Caso você já tenha tentado acompanhar uma história escrita em forma de poesia, você provavelmente sabe que isso é difícil. Os acontecimentos se perdem em meio a longas descrições e, muitas vezes, a eficácia narrativa é deixada de lado em prol do estilo. Eu nem cheguei a ler o poema em questão, mas a proposta de fazer algo com inspirações artísticas a partir deste tipo de material já foi suficiente para me deixar receosa. Poderia dar muito certo, mas também poderia dar muito errado (spoiler: acredito que, no final das contas, tenha ficado em um meio termo).

The Green Knight conta a história do jovem Gawain (Dev Patel), que é sobrinho do rei Arthur (Sean Harris) e aspira se tornar um cavaleiro da távola redonda, embora esteja mais dedicado em festar e namorar com Essel (Alicia Vikander). Em uma manhã de Natal, um misterioso cavaleiro (Ralph Ineson) surge na corte e desafia qualquer um para um estranho desafio: enfrentá-lo com uma espada agora e, dentro de um ano, ir encontrá-lo em uma capela distante para receber exatamente o mesmo golpe que desferir. Enquanto os cavaleiros parecem receosos, Gawain se prontifica e acaba cortando a cabeça do visitante.

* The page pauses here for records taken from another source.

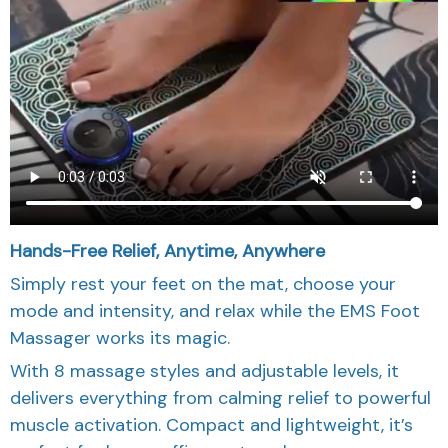
Hands-Free Relief, Anytime, Anywhere
Simply rest your feet on the mat, choose your
mode and intensity, and relax while the EMS Foot
Massager works its magic.
With 8 massage styles and adjustable levels, it
delivers everything from calming relief to powerful
muscle activation. Compact and lightweight, it’s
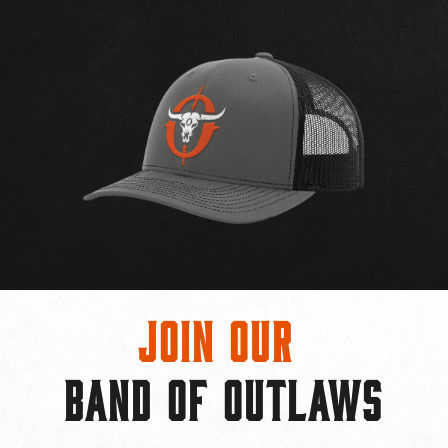
Join Our
BAND OF OUTLAWS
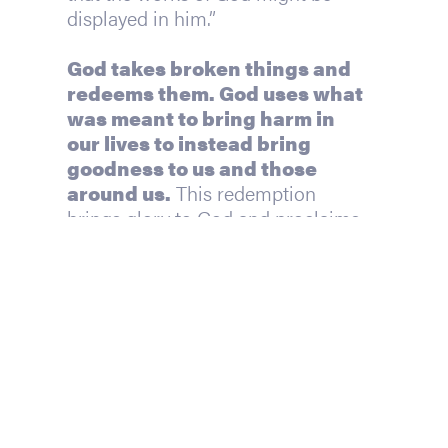
displayed in him.”
God takes broken things and 
redeems them. God uses what 
was meant to bring harm in 
our lives to instead bring 
goodness to us and those 
around us.
 This redemption 
brings glory to God and proclaims 
His goodness so that others might 
know and enjoy Him.
So, who can we blame? We’re 
asking the wrong question. 
The 
question we should be asking
is this: How will God use this?
Perhaps this question of how and 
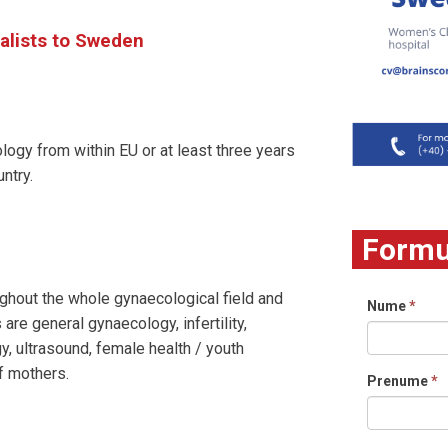
alists to Sweden
ogy from within EU or at least three years
ntry.
Formul
ghout the whole gynaecological field and
Nume
*
 are general gynaecology, infertility,
y, ultrasound, female health / youth
of mothers.
Prenume
*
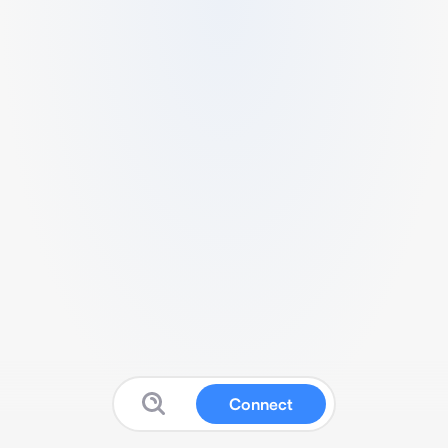
Connect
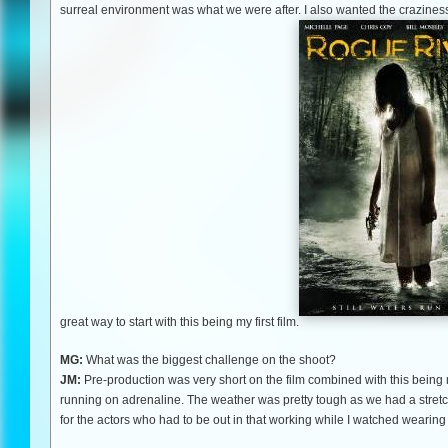
surreal environment was what we were after. I also wanted the craziness 
great way to start with this being my first film.
MG:
What was the biggest challenge on the shoot?
JM:
Pre-production was very short on the film combined with this being my 
running on adrenaline. The weather was pretty tough as we had a stretch
for the actors who had to be out in that working while I watched wearing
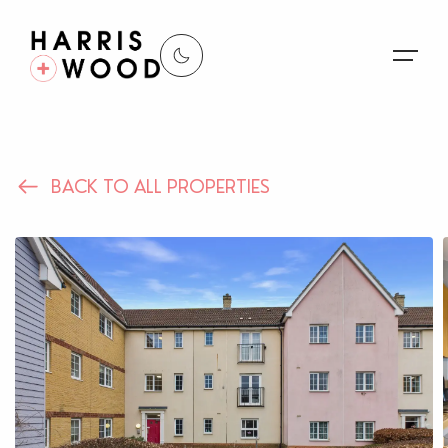
About Us
BACK TO ALL PROPERTIES
Properties
Register For Alerts
Sales
Land and New Homes
Lettings
Our Services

Assim, vários meses depois, o jovem precisa partir em uma longa jornada para reencontrar o tal cavaleiro e, literalmente, perder a cabeça – embora toda a questão pareça ser bastante figurativa. No caminho, ele enfrentará diversos desafios, que vão desde assaltantes, a mortos-vivos, passando por mulheres sedutoras, objetos mágicos e outras questões. No processo, ele vai provando se possui (ou não) as virtudes necessárias para ser um cavaleiro: amizade, generosidade, castidade, cortesia e piedade.

Considerando que a jornada interessa mais do que o próprio desfecho da história, The Green Knight é um filme bonito em vários sentidos. Ele conta a sua história no que provavelmente acredita ser a maneira mais poética e esteticamente agradável possível, seja explorando as belas paisagens, abusando da iluminação em ambientes fechados, fazendo um jogo de contrastes nos figurinos e cenários ou mesmo nos mergulhando em sua intensa trilha sonora. Há também usos dramaticamente inteligentes do elenco, com a mesma pessoa interpretando mais de um personagem e gerando diferentes interpretações a respeito de certos acontecimentos.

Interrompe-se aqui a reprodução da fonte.